Reproduce the listing word for word, leaving every picture behind.
[[ Source data, beginning ]]
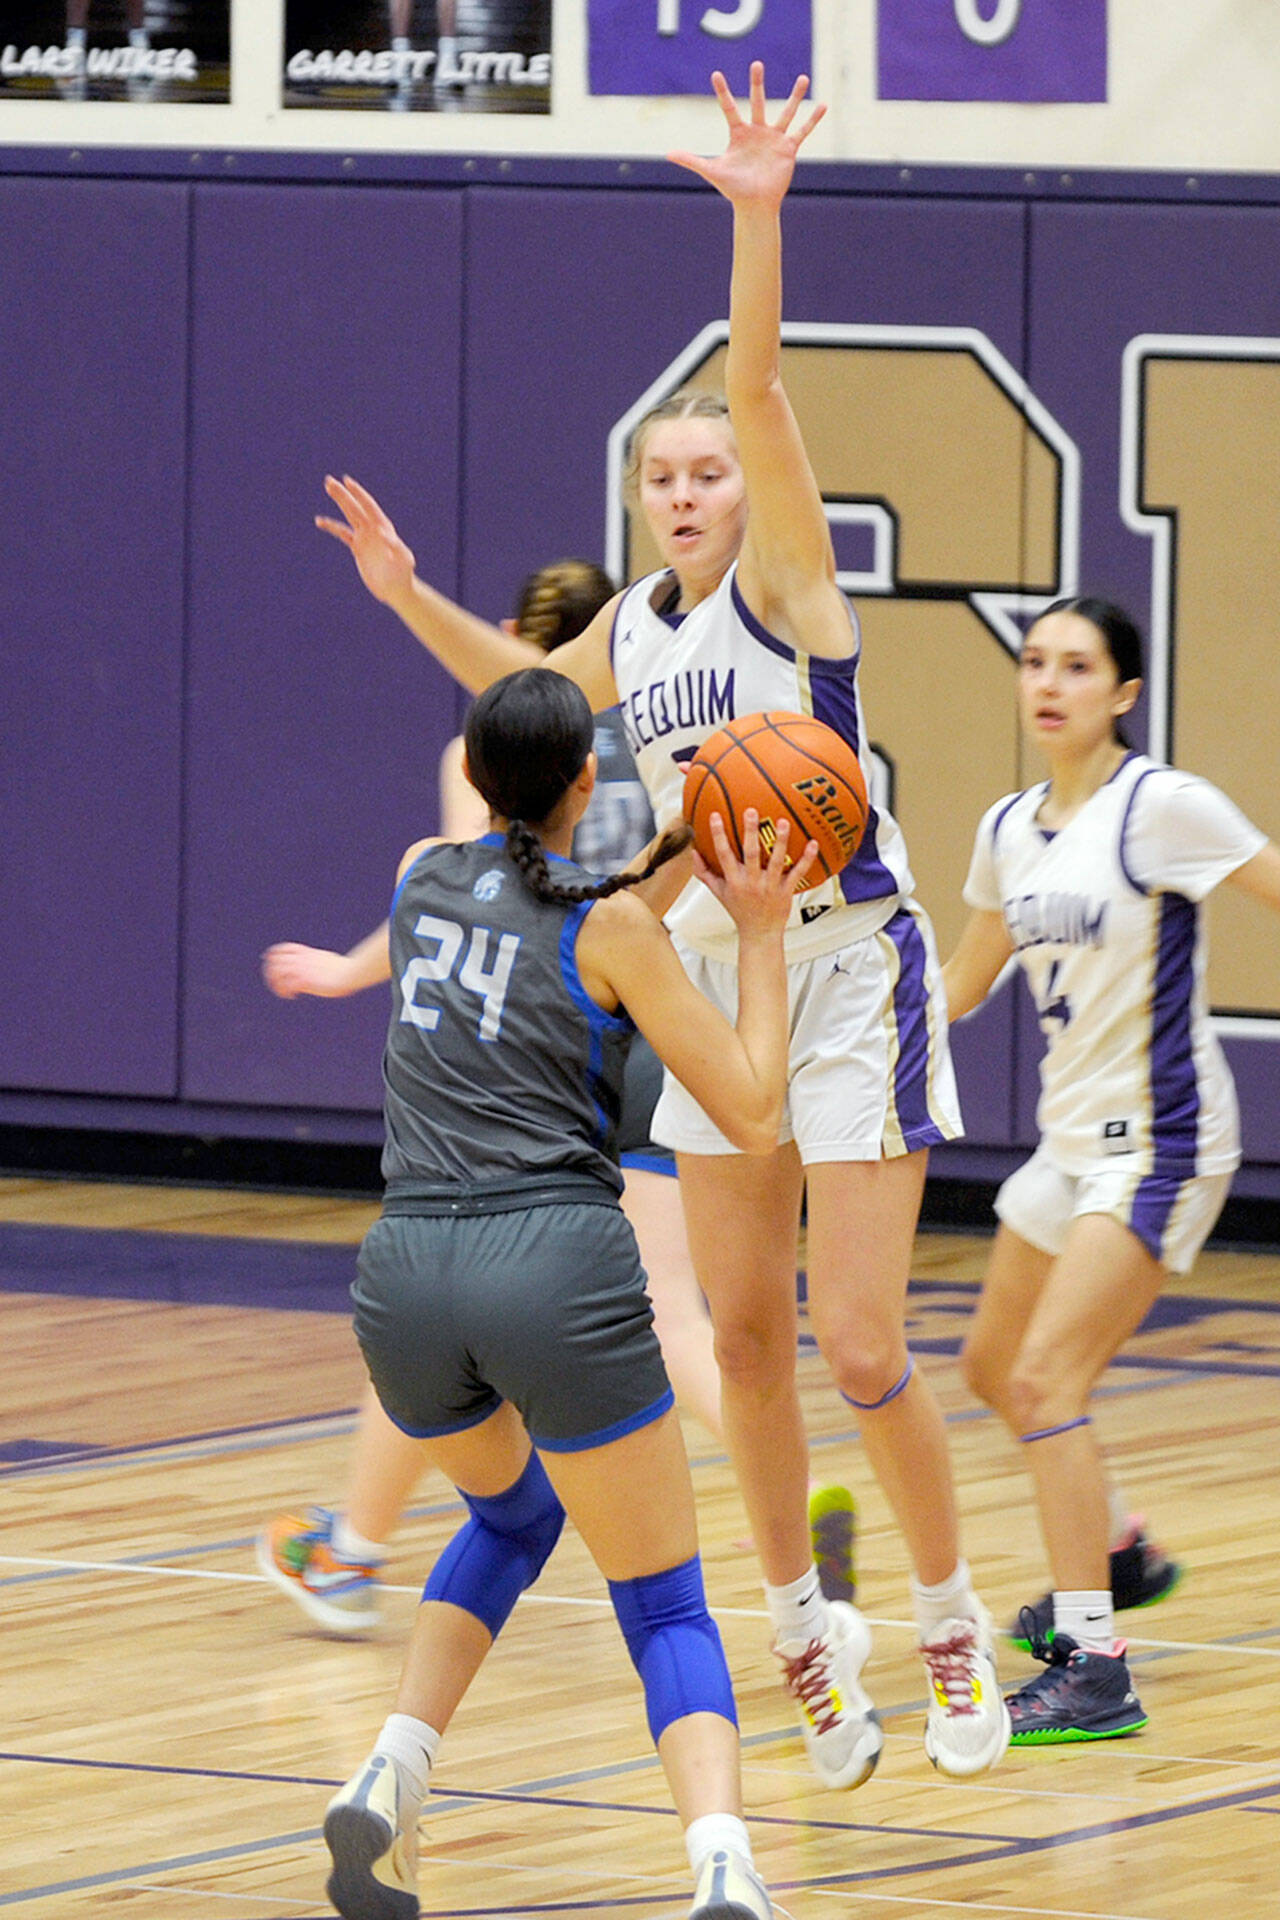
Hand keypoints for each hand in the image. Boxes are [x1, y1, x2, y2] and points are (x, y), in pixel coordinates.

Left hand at [262, 942, 357, 998]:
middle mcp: (302, 960)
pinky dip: (286, 992)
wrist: (350, 973)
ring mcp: (303, 970)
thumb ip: (322, 960)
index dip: (272, 953)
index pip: (283, 948)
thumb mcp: (329, 960)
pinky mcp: (305, 981)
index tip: (267, 959)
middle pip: (275, 960)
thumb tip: (326, 961)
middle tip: (274, 984)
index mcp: (307, 953)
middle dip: (270, 972)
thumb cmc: (345, 969)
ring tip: (282, 993)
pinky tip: (292, 996)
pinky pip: (287, 986)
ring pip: (277, 973)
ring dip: (275, 984)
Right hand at [315, 474, 416, 607]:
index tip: (347, 481)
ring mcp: (365, 537)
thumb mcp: (403, 559)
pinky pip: (342, 534)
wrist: (395, 589)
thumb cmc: (403, 574)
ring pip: (349, 515)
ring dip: (340, 502)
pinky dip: (332, 527)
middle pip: (356, 507)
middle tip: (329, 481)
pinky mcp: (358, 548)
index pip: (369, 506)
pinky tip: (320, 521)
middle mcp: (373, 529)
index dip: (359, 494)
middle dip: (344, 494)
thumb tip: (383, 533)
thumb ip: (395, 546)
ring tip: (328, 488)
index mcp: (384, 528)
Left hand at [667, 62, 825, 210]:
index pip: (729, 109)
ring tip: (803, 78)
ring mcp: (774, 139)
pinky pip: (802, 131)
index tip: (716, 75)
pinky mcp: (788, 149)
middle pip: (757, 102)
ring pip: (785, 112)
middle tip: (757, 63)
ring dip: (794, 96)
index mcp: (738, 134)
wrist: (755, 205)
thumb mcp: (712, 171)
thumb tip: (668, 154)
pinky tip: (822, 105)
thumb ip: (691, 160)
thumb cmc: (733, 189)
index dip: (722, 93)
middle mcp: (757, 132)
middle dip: (757, 84)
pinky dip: (813, 120)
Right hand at [694, 808, 818, 931]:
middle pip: (750, 854)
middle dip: (750, 832)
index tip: (715, 816)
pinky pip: (798, 873)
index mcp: (734, 881)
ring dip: (780, 841)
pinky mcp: (786, 891)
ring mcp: (770, 886)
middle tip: (751, 811)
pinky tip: (813, 844)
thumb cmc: (739, 911)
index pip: (723, 855)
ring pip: (776, 861)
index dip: (718, 835)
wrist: (759, 933)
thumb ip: (704, 873)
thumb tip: (694, 853)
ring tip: (782, 822)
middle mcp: (751, 883)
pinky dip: (806, 859)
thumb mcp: (718, 892)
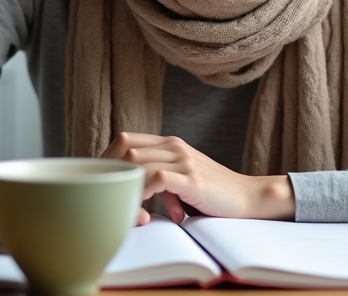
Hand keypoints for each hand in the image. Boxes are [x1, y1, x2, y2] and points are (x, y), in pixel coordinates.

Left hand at [101, 132, 294, 223]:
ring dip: (127, 187)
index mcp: (169, 143)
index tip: (102, 182)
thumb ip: (157, 176)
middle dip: (113, 176)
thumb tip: (127, 193)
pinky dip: (144, 192)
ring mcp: (184, 161)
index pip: (126, 138)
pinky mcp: (192, 179)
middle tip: (112, 199)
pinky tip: (145, 210)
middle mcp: (175, 146)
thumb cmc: (211, 193)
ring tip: (128, 208)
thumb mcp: (180, 178)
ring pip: (139, 162)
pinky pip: (158, 178)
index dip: (108, 158)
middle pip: (127, 149)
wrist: (246, 197)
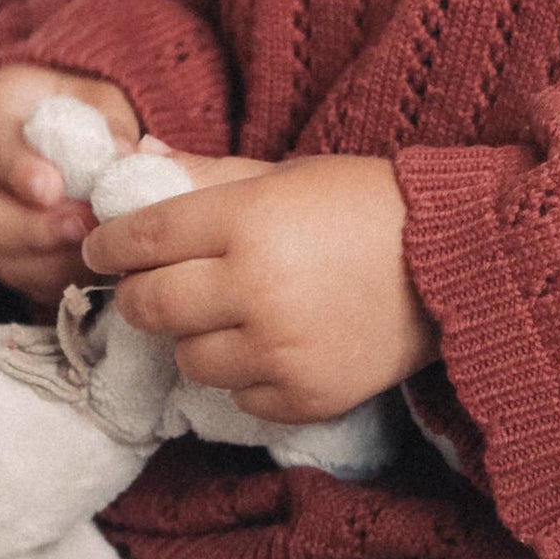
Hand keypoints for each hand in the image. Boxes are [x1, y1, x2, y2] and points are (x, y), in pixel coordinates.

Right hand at [0, 63, 140, 309]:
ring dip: (51, 262)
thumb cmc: (73, 111)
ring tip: (100, 251)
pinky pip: (22, 281)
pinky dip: (58, 281)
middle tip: (83, 227)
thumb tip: (130, 154)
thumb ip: (109, 123)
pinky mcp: (2, 254)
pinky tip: (95, 271)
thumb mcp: (93, 98)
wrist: (46, 131)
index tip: (51, 189)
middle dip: (33, 229)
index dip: (17, 169)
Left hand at [81, 150, 440, 423]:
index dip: (109, 244)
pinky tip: (274, 343)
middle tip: (153, 286)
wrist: (457, 261)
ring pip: (188, 359)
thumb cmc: (369, 205)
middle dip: (139, 295)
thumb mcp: (287, 174)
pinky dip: (244, 374)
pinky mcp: (304, 397)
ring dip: (196, 337)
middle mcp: (256, 289)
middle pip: (149, 306)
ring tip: (230, 314)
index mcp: (248, 222)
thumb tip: (139, 161)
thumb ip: (208, 173)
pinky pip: (238, 397)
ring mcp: (280, 351)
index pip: (142, 238)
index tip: (102, 248)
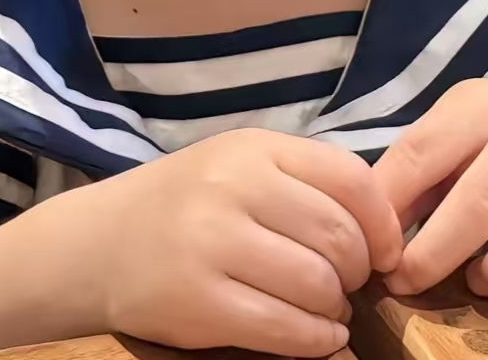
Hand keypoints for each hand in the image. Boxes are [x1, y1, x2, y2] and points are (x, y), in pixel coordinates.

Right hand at [82, 129, 402, 355]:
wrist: (101, 243)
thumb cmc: (187, 202)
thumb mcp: (240, 164)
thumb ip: (303, 181)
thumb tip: (382, 230)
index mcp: (254, 148)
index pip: (350, 178)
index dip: (383, 222)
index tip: (387, 250)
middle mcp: (234, 187)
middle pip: (339, 237)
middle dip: (358, 270)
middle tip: (346, 283)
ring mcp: (214, 244)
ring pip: (317, 285)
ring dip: (336, 309)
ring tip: (326, 309)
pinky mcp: (201, 303)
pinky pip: (285, 329)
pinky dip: (317, 340)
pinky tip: (317, 336)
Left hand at [374, 80, 487, 301]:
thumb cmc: (487, 149)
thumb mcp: (447, 140)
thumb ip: (408, 177)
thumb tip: (366, 234)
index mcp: (480, 106)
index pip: (422, 154)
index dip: (391, 208)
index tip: (374, 251)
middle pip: (481, 202)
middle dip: (434, 254)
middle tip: (407, 283)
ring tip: (476, 281)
[[ Source data, end ]]
— Result of this exercise —
Hand keypoints for each hand in the image. Boxes are [x1, y1, x2, y2] and points are (x, y), in pixel coordinates.

Left hand at [262, 942, 357, 998]:
middle mcp: (302, 960)
pinky dip: (286, 992)
wrist: (350, 973)
ring mcp: (303, 970)
thumb ip: (322, 960)
index dip: (272, 953)
index pip: (283, 948)
thumb mcp: (329, 960)
pinky mcp: (305, 981)
index tip: (267, 959)
middle pip: (275, 960)
thumb tip: (326, 961)
middle tip: (274, 984)
index mcp: (307, 953)
middle dip: (270, 972)
thumb cmc: (345, 969)
ring tip: (282, 993)
pinky tip: (292, 996)
pinky pip: (287, 986)
ring pip: (277, 973)
ring dip: (275, 984)
Right hand at [315, 474, 416, 607]:
index tip: (347, 481)
ring mcp: (365, 537)
thumb mcp: (403, 559)
pinky pip: (342, 534)
wrist: (395, 589)
thumb cmc: (403, 574)
ring pip: (349, 515)
ring dip: (340, 502)
pinky dip: (332, 527)
middle pip: (356, 507)
middle tip: (329, 481)
pinky mcp: (358, 548)
index pip: (369, 506)
pinky tip: (320, 521)
middle mcp: (373, 529)
index dip: (359, 494)
middle dip: (344, 494)
thumb tip: (383, 533)
thumb ip: (395, 546)
ring tip: (328, 488)
index mcp: (384, 528)
Left hand at [667, 62, 825, 210]:
index pip: (729, 109)
ring tip: (803, 78)
ring mcp: (774, 139)
pinky pip: (802, 131)
index tip: (716, 75)
pinky mcp: (788, 149)
middle pip: (757, 102)
ring pip: (785, 112)
middle tip: (757, 63)
ring dip: (794, 96)
index mcp: (738, 134)
wrist: (755, 205)
thumb mcp: (712, 171)
thumb tip: (668, 154)
pinky tip: (822, 105)
thumb ip: (691, 160)
thumb cmc: (733, 189)
index dip: (722, 93)
middle mcp: (757, 132)
middle dip: (757, 84)
pinky dip: (813, 120)
Right hand at [694, 808, 818, 931]:
middle pip: (750, 854)
middle dip: (750, 832)
index tip: (715, 816)
pinky pip: (798, 873)
index mcp: (734, 881)
ring dip: (780, 841)
pinky mcp: (786, 891)
ring mcp: (770, 886)
middle tip: (751, 811)
pinky tip: (813, 844)
thumb cmc: (739, 911)
index pip: (723, 855)
ring pip: (776, 861)
index dip: (718, 835)
wrist: (759, 933)
thumb ip: (704, 873)
thumb tip: (694, 853)
ring tip: (782, 822)
middle mcp: (751, 883)
pinky dip: (806, 859)
thumb mcp: (718, 892)
Hand keypoints for each hand in the image. Boxes are [x1, y1, x2, y2] and points are (x, y), in pixel coordinates.

Left hand at [101, 132, 294, 223]:
ring dip: (127, 187)
index mcp: (169, 143)
index tip: (102, 182)
thumb ip: (157, 176)
middle dip: (113, 176)
thumb tip: (127, 193)
pinky dip: (144, 192)
ring mcp: (184, 161)
index pip: (126, 138)
pinky mcp: (192, 179)
middle tip: (112, 199)
pinky tip: (145, 210)
middle mcp: (175, 146)
thumb cmc: (211, 193)
ring tip: (128, 208)
thumb mcp: (180, 178)
ring pip: (139, 162)
pinky pip: (158, 178)
index dip: (108, 158)
middle pip: (127, 149)
wrist: (246, 197)
Hand keypoints for each hand in the image. Boxes are [x1, y1, x2, y2] and points are (x, y), in pixel coordinates.

Right hand at [0, 63, 140, 309]:
ring dip: (51, 262)
thumb cmc: (73, 111)
ring tip: (100, 251)
pinky pip: (22, 281)
pinky dip: (58, 281)
middle tip: (83, 227)
thumb tip: (130, 154)
thumb ip: (109, 123)
pinky mcp: (2, 254)
pinky tip: (95, 271)
thumb mcp: (93, 98)
wrist: (46, 131)
index tip: (51, 189)
middle dip: (33, 229)
index dip: (17, 169)
Left hand at [81, 150, 440, 423]:
index dip: (109, 244)
pinky tip: (274, 343)
middle tip: (153, 286)
wrist: (457, 261)
ring pip: (188, 359)
thumb cmc: (369, 205)
middle dip: (139, 295)
thumb mcp: (287, 174)
pinky dip: (244, 374)
pinky mcp: (304, 397)
ring dip: (196, 337)
middle mcp: (256, 289)
middle pip: (149, 306)
ring tip: (230, 314)
index mcp: (248, 222)
thumb tip: (139, 161)
thumb ip: (208, 173)
pinky pip: (238, 397)
ring mcp: (280, 351)
index pip: (142, 238)
index tip: (102, 248)
Hand keypoints for each hand in the image. Boxes are [x1, y1, x2, y2] and points are (x, y), in pixel coordinates.

Right hand at [82, 129, 402, 355]:
wrist: (101, 243)
thumb cmc: (187, 202)
thumb mcp: (240, 164)
thumb ip: (303, 181)
thumb tip: (382, 230)
index mcp: (254, 148)
index pip: (350, 178)
index dip: (383, 222)
index tip: (387, 250)
middle mcp: (234, 187)
middle pip: (339, 237)
middle dip: (358, 270)
middle tip: (346, 283)
ring mcp: (214, 244)
ring pip: (317, 285)
ring dip: (336, 309)
ring tip: (326, 309)
pinky mcp: (201, 303)
pinky pip: (285, 329)
pinky dip: (317, 340)
pinky tip: (317, 336)
Left hand at [374, 80, 487, 301]:
thumb cmc: (487, 149)
thumb mcp: (447, 140)
thumb ip: (408, 177)
thumb tip: (366, 234)
index mcp: (480, 106)
index pip: (422, 154)
index dip: (391, 208)
index tip: (374, 251)
middle pip: (481, 202)
middle dip: (434, 254)
middle tip: (407, 283)
ring tip: (476, 281)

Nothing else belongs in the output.